While earlier research has implicated the abnormal chemical profile in the vascular disease associated with cox-2 inhibitors, its role in the development of high blood pressure remained unclear, Coffman said. Hypertension is the most common cardiovascular complication associated with cox-2 inhibition, he added.

To examine the consequences of prostacyclin decline for blood pressure and cardiac damage, the team manipulated mice such that they completely lacked the receptors that normally respond to the vessel dilator. The mice belonged to a strain particularly vulnerable to developing increased blood pressure when fed a diet high in salt.

“Hypertension is the most common cardiovascular complication associated with cox-2 inhibition, yet not everybody who takes the drugs develops high blood pressure,” Coffman said. “The mice appear to have characteristics similar to the subset of patients who are prone to experience this side effect.”

In the absence of the prostacyclin receptor, mice exhibited elevated blood pressure, the team reported. The animals also suffered exaggerated cardiac fibrosis and heart enlargement.
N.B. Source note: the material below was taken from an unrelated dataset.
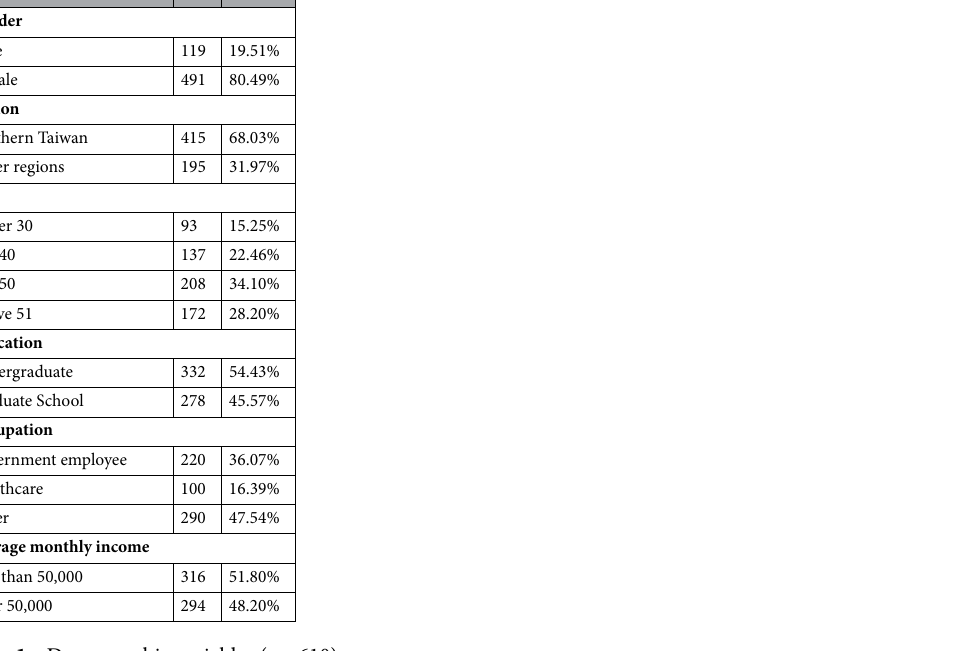
Table 1. Demographic variables ( n =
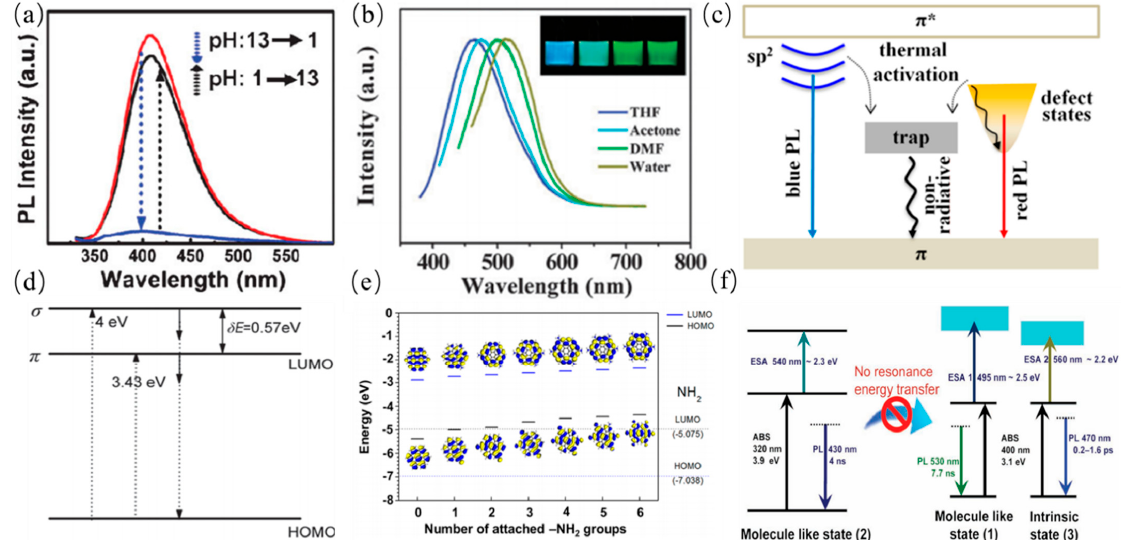
Figure 12. ( a ) The pH-dependent behavior of GQDs [74]. Copyright 2010, John Wiley and Sons. ( b ) The solvent-dependent PL emission behavior of GQDs [96]. Copyright 2011, Royal Society of Chemistry. ( c ) Surface/edge states emission mechanism of the GQDs [127]. Copyright 2013, American Chemical Society. ( d ) HOMO and LUMO energy levels of carbon core functionalized by the different numbers of -NH 2 moieties [121]. Copyright 2012, Royal Society of Chemistry. ( e ) The two independent molecule-like states and a dark state existed in GQDs [128]. Copyright 2013, American Chemical Society. ( f ) the band gap of GQDs with number of attached-NH 2 groups [129]. Copyright 2013, John Wiley and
Fibrosis, or scarring of the heart, can lead to arrhythmias and organ failure as the heart loses its ability to pump blood to the body’s tissues.
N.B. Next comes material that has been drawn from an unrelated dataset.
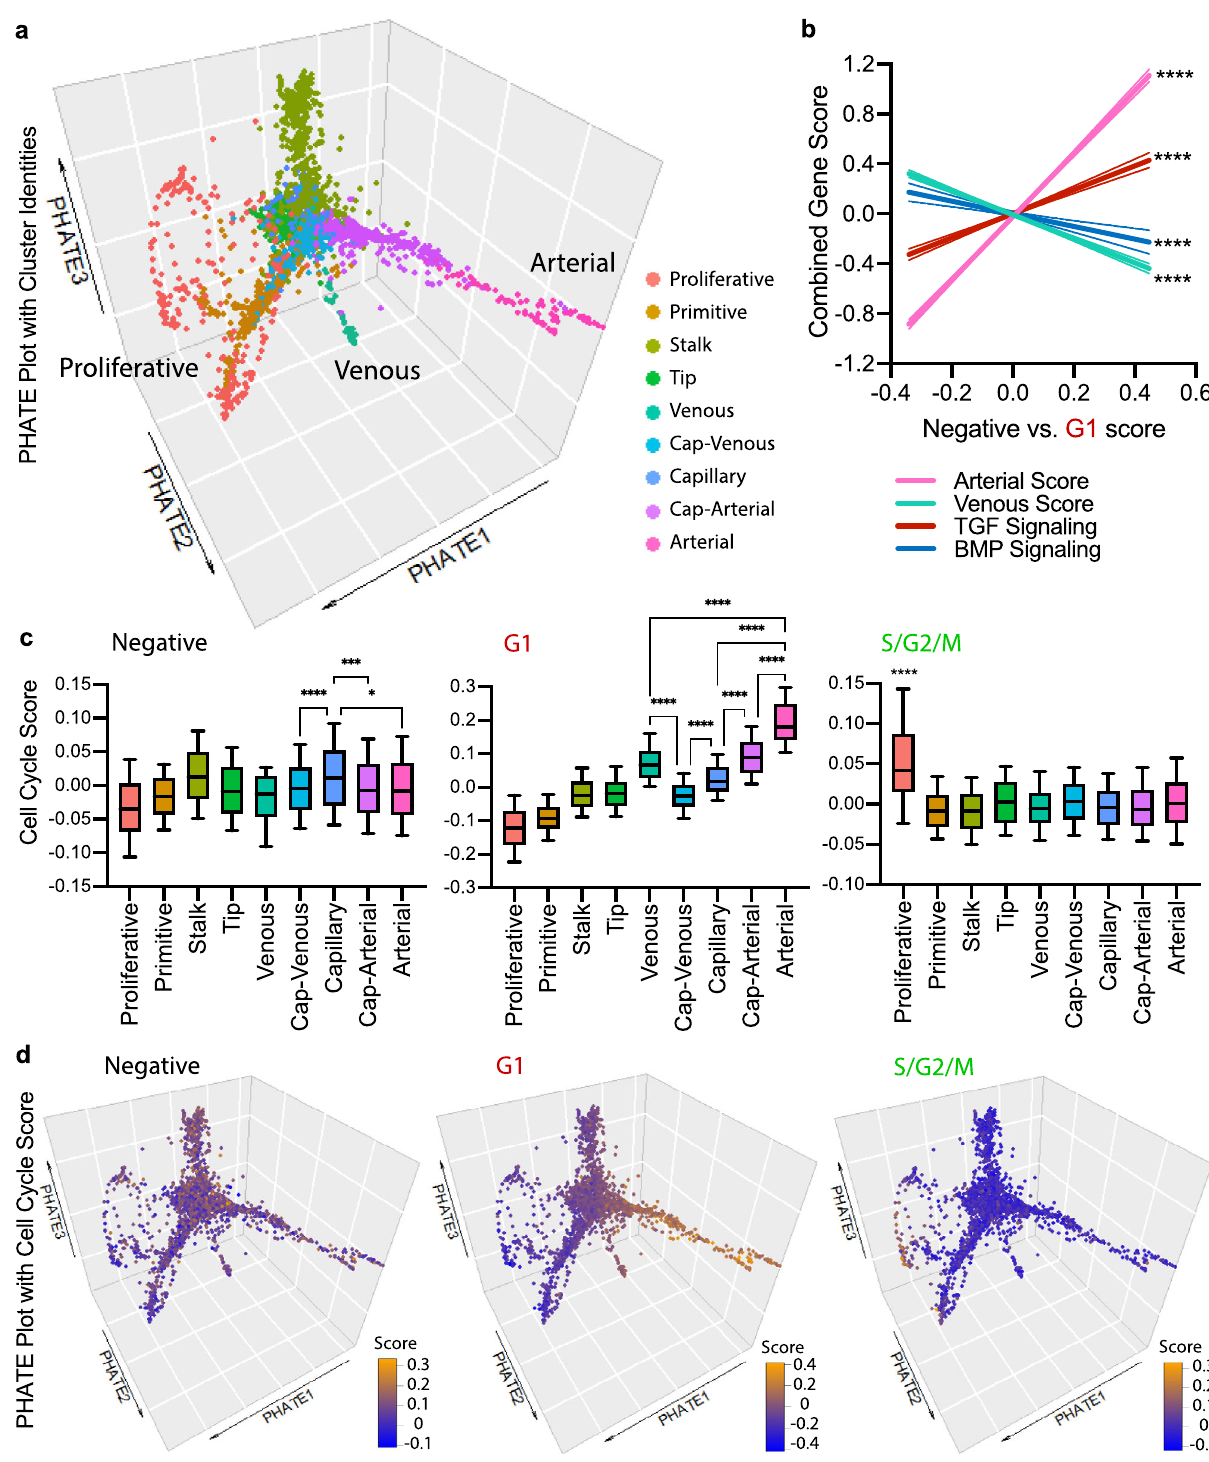
Fig. 4 | Differentiation trajectory analysis using PHATE with cell cycle scoring. a PHATE dimensionality reduction plot with clusters of endothelial cell popula- tions. b Linear regression of relative G1 score versus Arterial, Venous, TGF Signal- ing, and BMP Signaling Scores in each cell. c Cell cycle score of FUCCI-Negative, FUCCI-Red G1 and FUCCI-Green S/G2/M within clusters determined by genes upregulated in P6 R26FUCCI2aR retinal endothelial cell bulk RNA sequencing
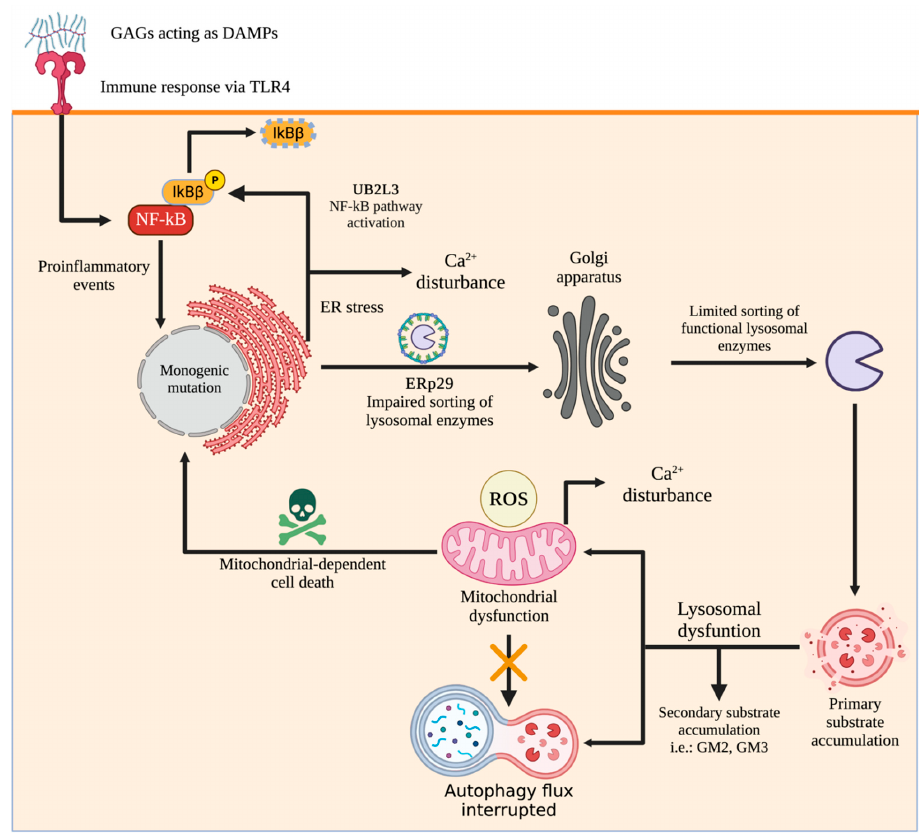
Figure 1. Global cellular changes occur during GAG accumulation. Note that primary GAG accu ‐ mulation affects not only lysosomal function but also any intracellular organelles contributing to altered cell homeostasis. Since GAGs act in cell–cell communication, their extracellular accumula ‐ tion, due to lack of plasma turnover [77], promotes inflammation ‐ related activation pathways since they are recognized as damage ‐ associated molecular patterns (DAMPs). For instance, soluble HS fragments can act as Toll ‐ like receptor 4 antagonists supporting the pro ‐ inflammatory events of MPS III [78,79]. This figure was created with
Mice lacking both the prostacyclin and the thromboxane receptors continue to suffer from high blood pressure, but do not develop the other cardiac complications, they found. The results reveal the adverse cardiovascular consequences of thromboxane when left unconstrained by prostacyclin, the team reported. Furthermore, the findings point to the imbalance of blood vessel agents as the culprit behind the most serious cardiac complications in the animals.

The mice represent an extreme example of what might happen in patients taking cox-2 inhibitors, Coffman said. While prostacyclin activity can be substantially reduced in patients taking the painkillers, the animals lacked this important blood component altogether, he explained.

“Our data suggests that therapies that block unrestrained thromboxane actions – for example, low doses of aspirin — might protect against end-organ damage without affecting blood pressure in patients taking cox-2 inhibitors,” Coffman said. “However, the practical utility of such an approach would depend on whether such a therapy would retain the gastrointestinal protection afforded by cox-2 inhibitors alone.”

The researchers will next explore the effects of cox-2 inhibitors themselves in the salt-sensitive mice. Further study of the animals might also reveal the genetic factors that underlie the predisposition of particular individuals to develop high blood pressure and cardiac complications during therapy with cox-2 inhibitors.

Collaborators on the study include Helene Francois, Krairerk Athirakul, David Howell, Rajesh Dash, Lan Mao and Howard Rockman, of Duke; Hyung-Suk Kim and Beverly Koller of University of North Carolina, Chapel Hill; and Garret Fitzgerald of University of Pennsylvania.